I remember Olivia’s instructions to BRICK UP THE CELLAR and I go cold.
Oh, Olivia, what have you done?”
Perhaps Olivia is really as batty as Dad thought.
When Rebecca hires local builder Reda Medjani to do the renovation, it’s soon obvious that this Algerian living in Cornwall is more interested in Rebecca than the house. Rebecca find herself returning his attraction.
It’s with Reda that Rebecca discovers the secrets Olivia and the house have been hiding since the Second World war—the story of a teenager left to herself when both parents enter the conflict, of being abandoned by the cousin expected to take care of her, and of finding love with an Algerian prisoner-of-war loaned out to a neighboring family’s farm.
With Hamid, Olivia will spend the “happiest and saddest” time of her life.

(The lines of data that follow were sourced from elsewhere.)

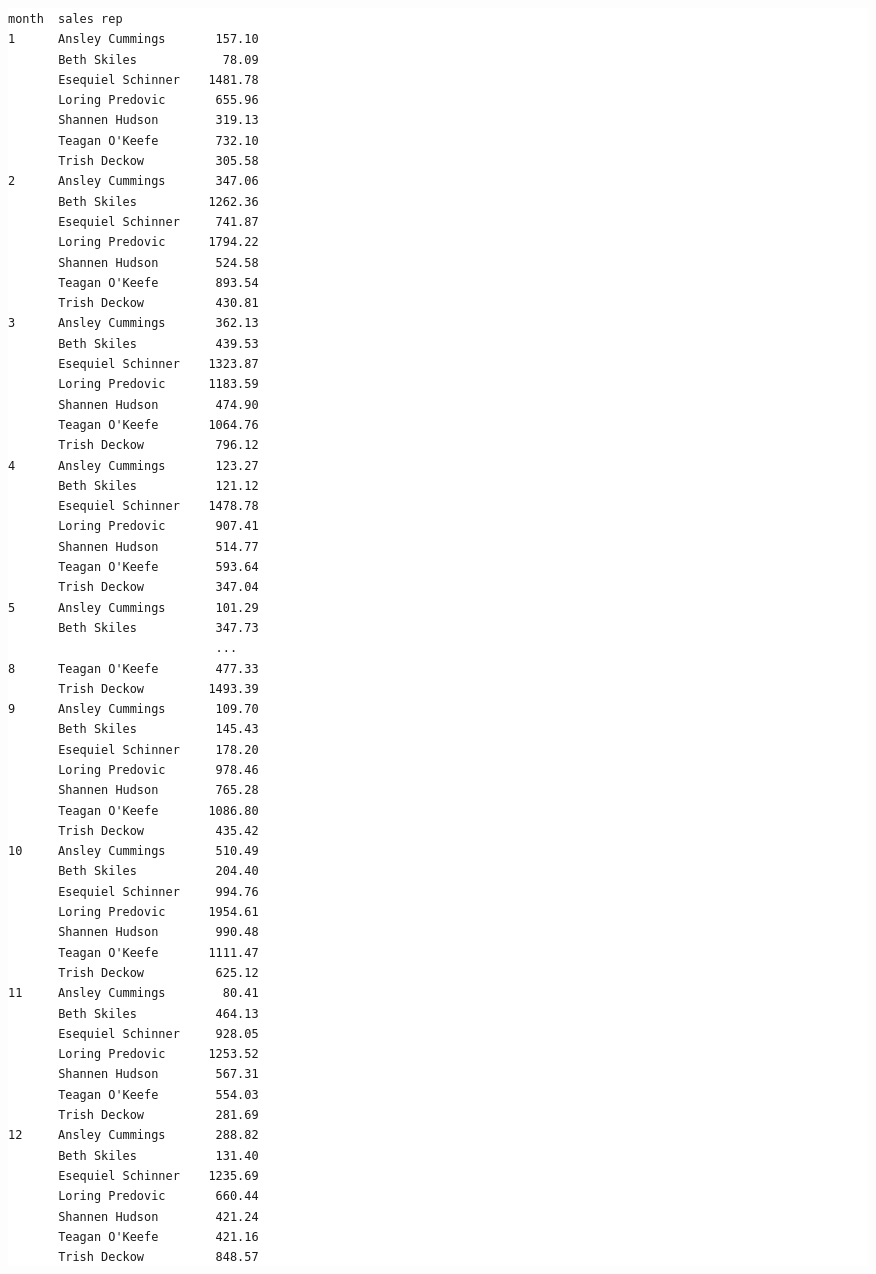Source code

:


    month  sales rep        
    1      Ansley Cummings       157.10
           Beth Skiles            78.09
           Esequiel Schinner    1481.78
           Loring Predovic       655.96
           Shannen Hudson        319.13
           Teagan O'Keefe        732.10
           Trish Deckow          305.58
    2      Ansley Cummings       347.06
           Beth Skiles          1262.36
           Esequiel Schinner     741.87
           Loring Predovic      1794.22
           Shannen Hudson        524.58
           Teagan O'Keefe        893.54
           Trish Deckow          430.81
    3      Ansley Cummings       362.13
           Beth Skiles           439.53
           Esequiel Schinner    1323.87
           Loring Predovic      1183.59
           Shannen Hudson        474.90
           Teagan O'Keefe       1064.76
           Trish Deckow          796.12
    4      Ansley Cummings       123.27
           Beth Skiles           121.12
           Esequiel Schinner    1478.78
           Loring Predovic       907.41
           Shannen Hudson        514.77
           Teagan O'Keefe        593.64
           Trish Deckow          347.04
    5      Ansley Cummings       101.29
           Beth Skiles           347.73
                                 ...   
    8      Teagan O'Keefe        477.33
           Trish Deckow         1493.39
    9      Ansley Cummings       109.70
           Beth Skiles           145.43
           Esequiel Schinner     178.20
           Loring Predovic       978.46
           Shannen Hudson        765.28
           Teagan O'Keefe       1086.80
           Trish Deckow          435.42
    10     Ansley Cummings       510.49
           Beth Skiles           204.40
           Esequiel Schinner     994.76
           Loring Predovic      1954.61
           Shannen Hudson        990.48
           Teagan O'Keefe       1111.47
           Trish Deckow          625.12
    11     Ansley Cummings        80.41
           Beth Skiles           464.13
           Esequiel Schinner     928.05
           Loring Predovic      1253.52
           Shannen Hudson        567.31
           Teagan O'Keefe        554.03
           Trish Deckow          281.69
    12     Ansley Cummings       288.82
           Beth Skiles           131.40
           Esequiel Schinner    1235.69
           Loring Predovic       660.44
           Shannen Hudson        421.24
           Teagan O'Keefe        421.16
           Trish Deckow          848.57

In the few months they have together, the fugitive prisoner will give Olivia the courage she needs to express herself through her art as well as become the woman Rebecca will later meet.
That story didn’t end with the war, however, and now, with Olivia hospitalized, Rebecca and Reda must be the ones to protect her cousin’s home and her secrets and give her closure with the past and protection from the present—and there’s a very real danger in the present day.
This is a story that can be viewed on two levels—and each one is more than satisfactory—that of a love story, and also as a glimpse of a small Cornish town during a tumultuous time in history, when a dramatic turn of events can change an isolated teenager into a daring young woman. The author has chosen to combine both aspects of the story by interspersing chapters from 16-year-old Olivia’s life in the forties with Rebecca’s discoveries in the present and having Olivia’s love story cross generations to parallel Rebecca’s.
Olivia and Rebecca are much alike in their desire for freedom, as well as their love for the men fate has placed in their paths, and it’s this love that frees both to at last become whom they wish to be in life.
Though readers may think it unusual for a child, even a teenager, to be completely abandoned by parents for the duration of a war, perhaps it isn’t that odd because of the uncertainties during wartime. Olivia is definitely resourceful and shows her initiative in not only keeping authorities away with reasonable lies of why she’s alone but also in warding off those same authorities when Hamid is in hiding.
Some readers may argue that the story for Olivia doesn’t indicate a Happily Ever After ending; others will argue that Reda’s revelations bring a somewhat bittersweet closure to that long ago hidden year, while once more returns the freedom she and Hamid experienced.
The Sea Gate is a beautifully written story of two women’s courage.